Yao Francis Y, Gautam Manjushree, Palese Caren, Rebres Raquel, Terrault Norah, Roberts John P, Peters Marion G
Department of Medicine, University of California San Francisco, San Francisco, CA 94143-0538, USA.
Clin Transplant. 2006 Sep-Oct;20(5):617-23. doi: 10.1111/j.1399-0012.2006.00527.x.
Long-term survival data on de novo malignancy are limited following orthotopic liver transplantation (OLT) when compared with controls without malignancies.

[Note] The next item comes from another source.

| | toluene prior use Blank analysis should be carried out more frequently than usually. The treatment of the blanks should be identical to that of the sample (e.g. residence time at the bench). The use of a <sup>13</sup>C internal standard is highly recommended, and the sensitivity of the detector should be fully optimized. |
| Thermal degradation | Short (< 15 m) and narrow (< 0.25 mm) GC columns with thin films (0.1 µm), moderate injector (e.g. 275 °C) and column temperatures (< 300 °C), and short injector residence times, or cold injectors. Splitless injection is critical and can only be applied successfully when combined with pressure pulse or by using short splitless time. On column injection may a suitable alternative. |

Over a 12 yr period at our institution, 50 of 1043 patients (4.8%) who underwent OLT were identified to have 53 de novo malignancies. The clinical characteristics and survival of these patients were retrospectively reviewed and compared with a control cohort of 50 OLT recipients without malignancy matched with the incidence cases by age, year of OLT, sex, and type of liver disease.

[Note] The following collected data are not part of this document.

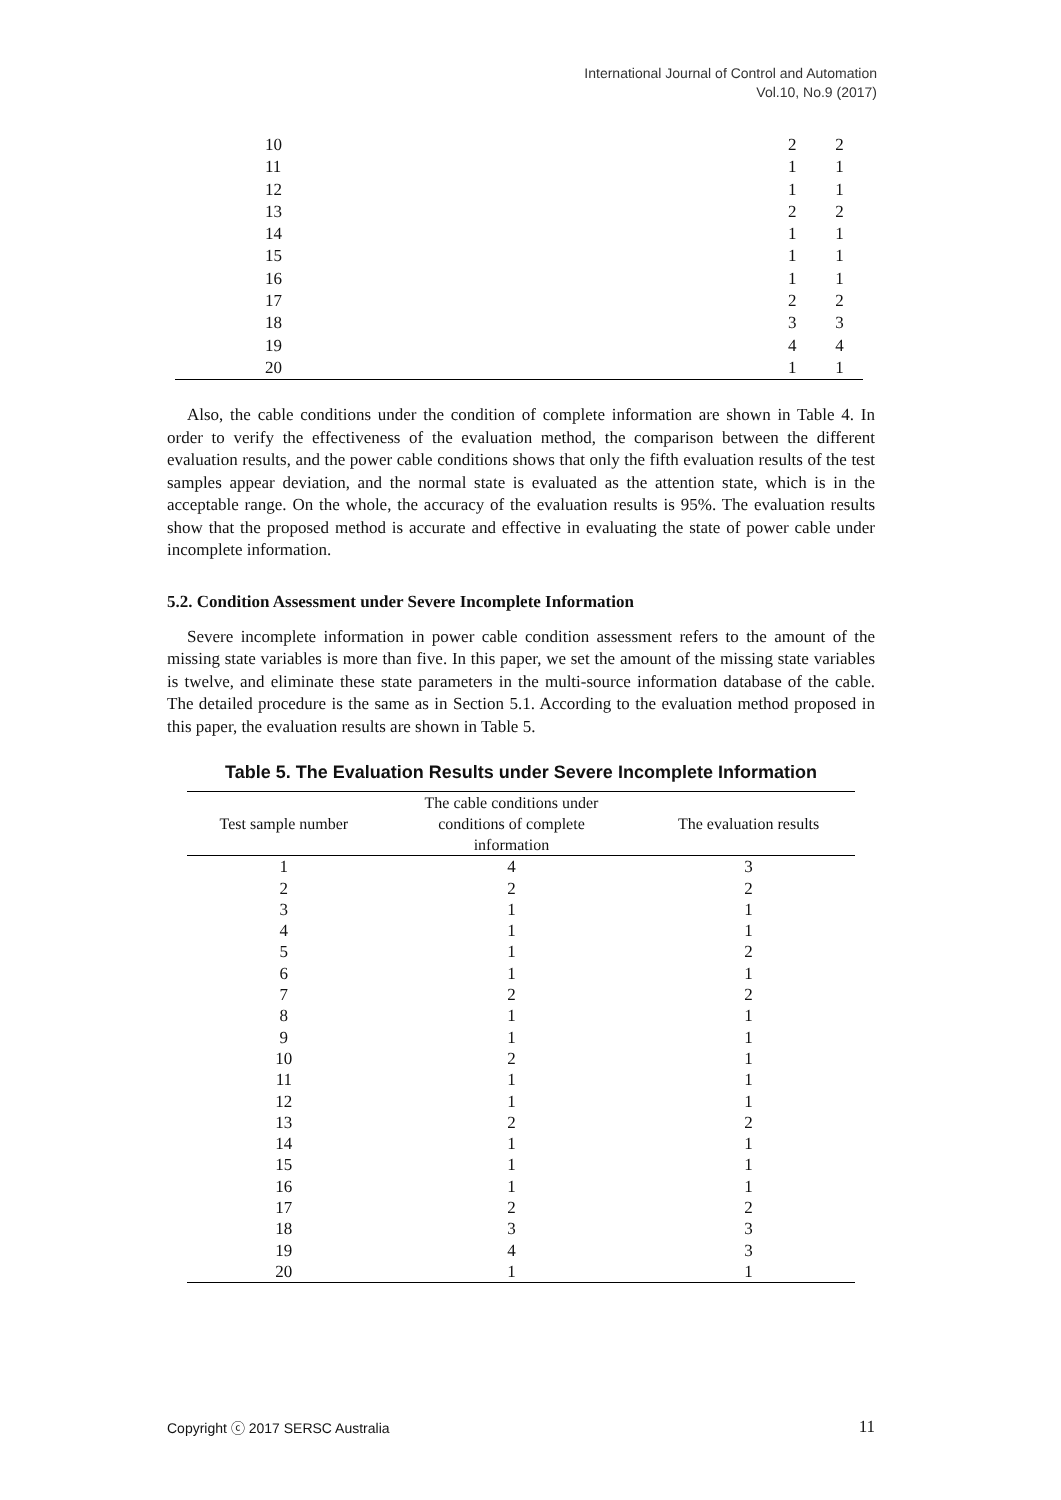International Journal of Control and Automation
Vol.10, No.9 (2017)
| 10 | 2 | 2 |
| 11 | 1 | 1 |
| 12 | 1 | 1 |
| 13 | 2 | 2 |
| 14 | 1 | 1 |
| 15 | 1 | 1 |
| 16 | 1 | 1 |
| 17 | 2 | 2 |
| 18 | 3 | 3 |
| 19 | 4 | 4 |
| 20 | 1 | 1 |
Also, the cable conditions under the condition of complete information are shown in Table 4. In order to verify the effectiveness of the evaluation method, the comparison between the different evaluation results, and the power cable conditions shows that only the fifth evaluation results of the test samples appear deviation, and the normal state is evaluated as the attention state, which is in the acceptable range. On the whole, the accuracy of the evaluation results is 95%. The evaluation results show that the proposed method is accurate and effective in evaluating the state of power cable under incomplete information.
5.2. Condition Assessment under Severe Incomplete Information
Severe incomplete information in power cable condition assessment refers to the amount of the missing state variables is more than five. In this paper, we set the amount of the missing state variables is twelve, and eliminate these state parameters in the multi-source information database of the cable. The detailed procedure is the same as in Section 5.1. According to the evaluation method proposed in this paper, the evaluation results are shown in Table 5.
Table 5. The Evaluation Results under Severe Incomplete Information
| Test sample number | The cable conditions under conditions of complete information | The evaluation results |
| --- | --- | --- |
| 1 | 4 | 3 |
| 2 | 2 | 2 |
| 3 | 1 | 1 |
| 4 | 1 | 1 |
| 5 | 1 | 2 |
| 6 | 1 | 1 |
| 7 | 2 | 2 |
| 8 | 1 | 1 |
| 9 | 1 | 1 |
| 10 | 2 | 1 |
| 11 | 1 | 1 |
| 12 | 1 | 1 |
| 13 | 2 | 2 |
| 14 | 1 | 1 |
| 15 | 1 | 1 |
| 16 | 1 | 1 |
| 17 | 2 | 2 |
| 18 | 3 | 3 |
| 19 | 4 | 3 |
| 20 | 1 | 1 |
Copyright ⓒ 2017 SERSC Australia 11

Chronic hepatitis C, alcohol and primary sclerosing cholangitis were the three leading causes of liver disease. Skin cancer was the most common malignancy (32%), followed by gastrointestinal (21%), including five small bowel tumors, and hematologic malignancies (17%). The cases and controls were not significantly different in the immunosuppressive regimen (p = 0.42) or the number of rejection episodes (p = 0.92). The five- and 10-year Kaplan-Meier survival rates for the cases were 77% and 34%, respectively, vs. 84% and 70%, respectively, for the controls (p = 0.02 by log-rank test). Patients with skin cancers had survival similar to the controls, but significantly better than non-skin cancers (p = 0.0001). The prognosis for patients with gastrointestinal tumors was poor, with a median survival of 8.5 months after the diagnosis.
In this single institutional study, de novo malignancies after OLT were uncommon. Patients with non-skin cancer after OLT had diminished long-term survival compared with the controls. Our results differ from other reports in the high incidence of gastrointestinal malignancies with attendant poor prognosis.
与无恶性肿瘤的对照组相比,原位肝移植(OLT)后新发恶性肿瘤的长期生存数据有限。
在我们机构的12年期间,1043例行OLT的患者中有50例(4.8%)被确定患有53种新发恶性肿瘤。对这些患者的临床特征和生存情况进行回顾性分析,并与50例无恶性肿瘤的OLT受者组成的对照组进行比较,对照组在年龄、OLT年份、性别和肝病类型方面与发病病例相匹配。
慢性丙型肝炎、酒精性肝病和原发性硬化性胆管炎是肝病的三大主要病因。皮肤癌是最常见的恶性肿瘤(32%),其次是胃肠道肿瘤(21%),包括5例小肠肿瘤,血液系统恶性肿瘤占17%。病例组和对照组在免疫抑制方案(p = 0.42)或排斥反应发作次数(p = 0.92)方面无显著差异。病例组的5年和10年Kaplan-Meier生存率分别为77%和34%,而对照组分别为84%和70%(对数秩检验p = 0.02)。皮肤癌患者的生存率与对照组相似,但明显优于非皮肤癌患者(p = 0.0001)。胃肠道肿瘤患者的预后较差,诊断后的中位生存期为8.5个月。
在这项单机构研究中,OLT后新发恶性肿瘤并不常见。OLT后非皮肤癌患者的长期生存率低于对照组。我们的结果与其他报告不同,胃肠道恶性肿瘤的发病率高且预后差。